Beet SaladChilled Beet, Cilantro, and Sunflower Seed Salad
2 lb red beets, washed and trimmed
6 tbsp extra virgin olive oil, plus extra for cooking
1 tbsp lemon juice
1 tbsp white wine vinegar
1/2 teaspoon Dijon mustard
2 tbsp cilantro, chopped fine
2 tbsp chives, minced
2 tbsp sunflower seeds
kosher salt and fresh black pepper, to taste
If most of your December evenings (and some days) were spent with a cocktail in hand, this is the recipe for you. Both beets and lemon juice help detoxify the liver, so belly up.
Yield: 4 servings
Preheat oven to 425˚F. Drizzle each beet with 1 tsp of olive oil and wrap individually in tinfoil. Place beets on sheet pan, and bake until tender but still firm, about 1 hour. Remove from oven, and allow beets to cool.

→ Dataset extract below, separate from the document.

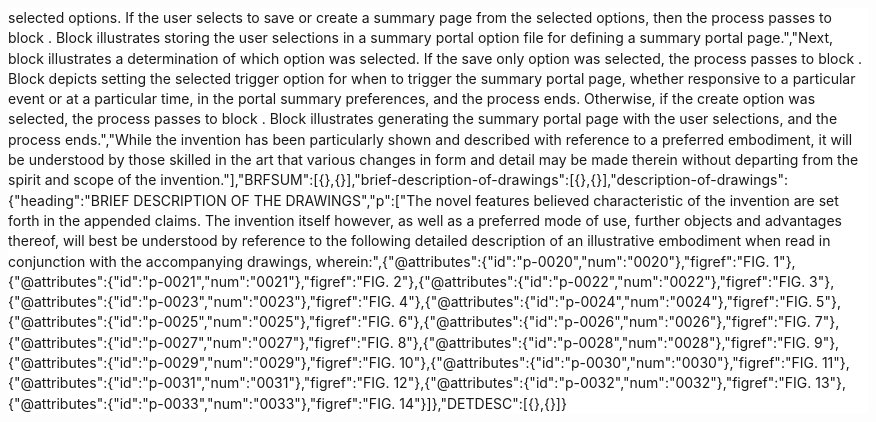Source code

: selected options. If the user selects to save or create a summary page from the selected options, then the process passes to block . Block  illustrates storing the user selections in a summary portal option file for defining a summary portal page.","Next, block  illustrates a determination of which option was selected. If the save only option was selected, the process passes to block . Block  depicts setting the selected trigger option for when to trigger the summary portal page, whether responsive to a particular event or at a particular time, in the portal summary preferences, and the process ends. Otherwise, if the create option was selected, the process passes to block . Block  illustrates generating the summary portal page with the user selections, and the process ends.","While the invention has been particularly shown and described with reference to a preferred embodiment, it will be understood by those skilled in the art that various changes in form and detail may be made therein without departing from the spirit and scope of the invention."],"BRFSUM":[{},{}],"brief-description-of-drawings":[{},{}],"description-of-drawings":{"heading":"BRIEF DESCRIPTION OF THE DRAWINGS","p":["The novel features believed characteristic of the invention are set forth in the appended claims. The invention itself however, as well as a preferred mode of use, further objects and advantages thereof, will best be understood by reference to the following detailed description of an illustrative embodiment when read in conjunction with the accompanying drawings, wherein:",{"@attributes":{"id":"p-0020","num":"0020"},"figref":"FIG. 1"},{"@attributes":{"id":"p-0021","num":"0021"},"figref":"FIG. 2"},{"@attributes":{"id":"p-0022","num":"0022"},"figref":"FIG. 3"},{"@attributes":{"id":"p-0023","num":"0023"},"figref":"FIG. 4"},{"@attributes":{"id":"p-0024","num":"0024"},"figref":"FIG. 5"},{"@attributes":{"id":"p-0025","num":"0025"},"figref":"FIG. 6"},{"@attributes":{"id":"p-0026","num":"0026"},"figref":"FIG. 7"},{"@attributes":{"id":"p-0027","num":"0027"},"figref":"FIG. 8"},{"@attributes":{"id":"p-0028","num":"0028"},"figref":"FIG. 9"},{"@attributes":{"id":"p-0029","num":"0029"},"figref":"FIG. 10"},{"@attributes":{"id":"p-0030","num":"0030"},"figref":"FIG. 11"},{"@attributes":{"id":"p-0031","num":"0031"},"figref":"FIG. 12"},{"@attributes":{"id":"p-0032","num":"0032"},"figref":"FIG. 13"},{"@attributes":{"id":"p-0033","num":"0033"},"figref":"FIG. 14"}]},"DETDESC":[{},{}]}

Using a paper towel, peel skin off beets. (If you have plastic disposable gloves, use them or the color will stain your skin.) Slice each beet into 4 or 6 pieces, and add to a bowl. Add cilantro, chives, and sunflower seeds. Season with salt and pepper.
Add lemon juice, vinegar, and mustard to a small bowl. Whisk to combine. Slowly drizzle in oil, whisking constantly. Pour vinaigrette over beets, and toss well. Transfer to an airtight container, and refrigerate until beets are chilled.